> **Problem requirements**:
Don't include pictures. Quote the lines below from the first through the line that contains "20: (63, 226)".

> **Recorded data**:
______________________________

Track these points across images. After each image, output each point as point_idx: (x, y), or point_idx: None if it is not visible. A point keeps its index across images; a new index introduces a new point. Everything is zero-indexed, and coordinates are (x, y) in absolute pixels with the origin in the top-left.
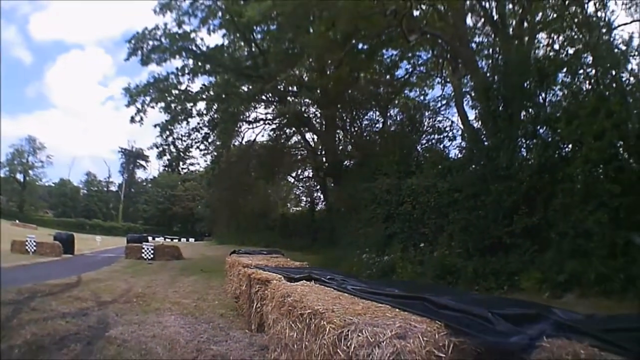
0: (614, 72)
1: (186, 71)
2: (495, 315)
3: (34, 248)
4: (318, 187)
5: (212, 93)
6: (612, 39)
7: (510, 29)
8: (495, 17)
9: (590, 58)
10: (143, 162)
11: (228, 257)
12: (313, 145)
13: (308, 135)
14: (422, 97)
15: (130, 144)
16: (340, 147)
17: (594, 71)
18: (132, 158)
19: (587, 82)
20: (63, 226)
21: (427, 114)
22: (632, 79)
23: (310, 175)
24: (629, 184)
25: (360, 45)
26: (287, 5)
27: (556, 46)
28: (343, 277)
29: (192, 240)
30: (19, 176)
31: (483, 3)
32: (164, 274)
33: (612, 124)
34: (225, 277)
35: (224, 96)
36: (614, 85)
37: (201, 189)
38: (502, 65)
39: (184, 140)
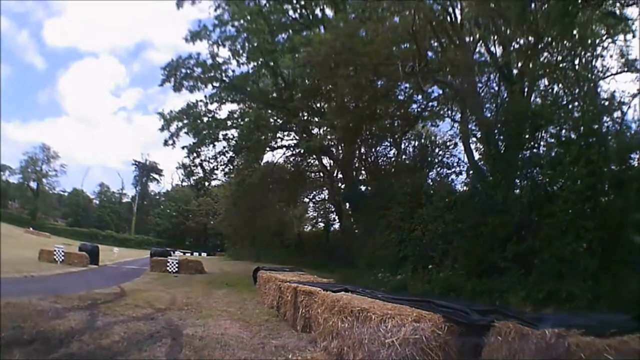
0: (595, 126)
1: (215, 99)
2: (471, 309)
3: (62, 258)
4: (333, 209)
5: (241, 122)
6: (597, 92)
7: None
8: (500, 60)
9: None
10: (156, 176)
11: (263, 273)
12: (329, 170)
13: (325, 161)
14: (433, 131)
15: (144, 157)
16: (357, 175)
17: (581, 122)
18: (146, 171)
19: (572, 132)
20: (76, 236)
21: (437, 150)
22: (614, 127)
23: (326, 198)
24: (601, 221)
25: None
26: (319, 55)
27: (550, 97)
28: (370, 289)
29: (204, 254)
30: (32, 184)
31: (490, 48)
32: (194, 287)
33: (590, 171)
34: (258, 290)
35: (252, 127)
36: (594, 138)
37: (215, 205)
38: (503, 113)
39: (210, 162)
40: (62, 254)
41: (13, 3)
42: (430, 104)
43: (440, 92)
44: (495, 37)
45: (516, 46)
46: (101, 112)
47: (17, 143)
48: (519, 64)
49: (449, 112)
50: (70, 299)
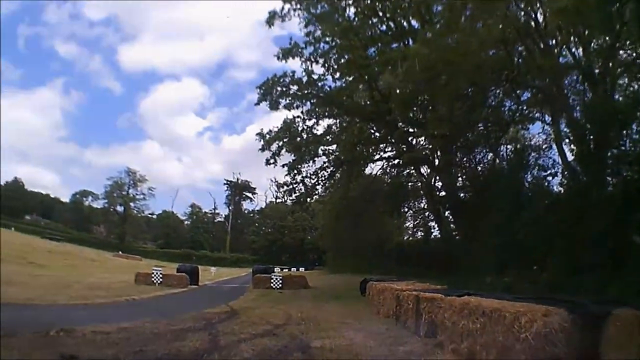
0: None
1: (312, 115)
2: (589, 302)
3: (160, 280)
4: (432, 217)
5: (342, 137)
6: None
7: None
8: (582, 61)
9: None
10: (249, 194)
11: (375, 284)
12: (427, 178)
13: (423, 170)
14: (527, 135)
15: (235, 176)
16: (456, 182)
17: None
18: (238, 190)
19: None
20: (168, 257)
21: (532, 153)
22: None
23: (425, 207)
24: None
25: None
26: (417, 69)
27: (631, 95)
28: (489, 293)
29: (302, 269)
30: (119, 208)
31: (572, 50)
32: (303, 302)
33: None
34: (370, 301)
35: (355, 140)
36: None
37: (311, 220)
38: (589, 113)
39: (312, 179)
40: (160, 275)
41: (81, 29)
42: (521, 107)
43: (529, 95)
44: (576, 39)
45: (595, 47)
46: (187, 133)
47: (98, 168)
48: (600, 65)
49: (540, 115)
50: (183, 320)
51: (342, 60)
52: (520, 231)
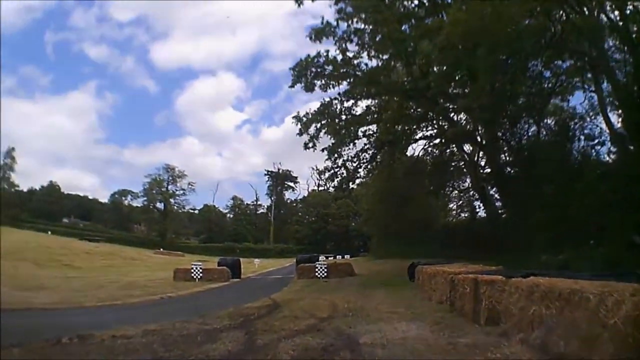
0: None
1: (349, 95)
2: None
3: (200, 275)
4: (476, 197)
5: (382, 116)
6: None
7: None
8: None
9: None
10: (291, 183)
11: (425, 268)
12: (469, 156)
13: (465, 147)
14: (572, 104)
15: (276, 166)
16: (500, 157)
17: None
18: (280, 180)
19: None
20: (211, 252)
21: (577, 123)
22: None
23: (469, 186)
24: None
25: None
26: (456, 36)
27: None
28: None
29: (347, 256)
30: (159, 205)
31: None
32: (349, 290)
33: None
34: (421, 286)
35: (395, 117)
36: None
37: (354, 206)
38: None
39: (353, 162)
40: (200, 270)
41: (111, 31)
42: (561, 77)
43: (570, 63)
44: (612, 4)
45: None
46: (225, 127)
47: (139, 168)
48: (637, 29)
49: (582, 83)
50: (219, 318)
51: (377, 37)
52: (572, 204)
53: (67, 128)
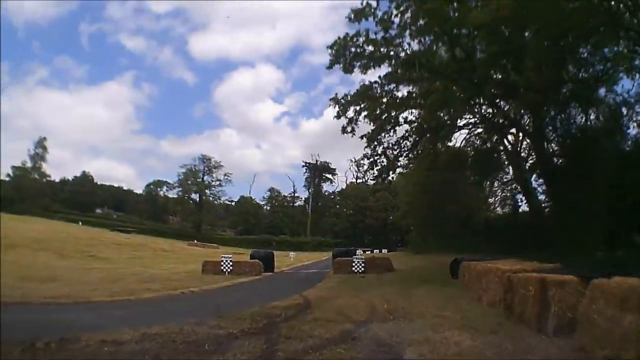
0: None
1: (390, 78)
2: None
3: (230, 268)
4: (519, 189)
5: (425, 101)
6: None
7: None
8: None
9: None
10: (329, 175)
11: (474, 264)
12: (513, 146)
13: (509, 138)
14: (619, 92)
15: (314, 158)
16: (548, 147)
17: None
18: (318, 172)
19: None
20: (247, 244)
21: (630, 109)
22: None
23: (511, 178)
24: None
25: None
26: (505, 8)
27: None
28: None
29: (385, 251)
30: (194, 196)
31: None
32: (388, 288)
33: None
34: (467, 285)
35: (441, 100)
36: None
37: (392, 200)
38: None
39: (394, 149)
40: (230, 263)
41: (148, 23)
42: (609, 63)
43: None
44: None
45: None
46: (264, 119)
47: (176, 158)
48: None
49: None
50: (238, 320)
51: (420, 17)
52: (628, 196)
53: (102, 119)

______________________________

> **Written answer**:
Track these points across images. After each image, output each point as point_idx: (x, y), or point_idx: None if it is not visible. A point keeps its index across images; a new index introduces a new point. Everything is zero-indexed, and coordinates are (x, y) in absolute pixels with the origin in the top-left.
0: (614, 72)
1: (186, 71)
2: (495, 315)
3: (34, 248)
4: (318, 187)
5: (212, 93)
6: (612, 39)
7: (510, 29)
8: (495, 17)
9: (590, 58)
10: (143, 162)
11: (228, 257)
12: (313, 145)
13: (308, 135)
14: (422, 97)
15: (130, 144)
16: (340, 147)
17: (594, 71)
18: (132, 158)
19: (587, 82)
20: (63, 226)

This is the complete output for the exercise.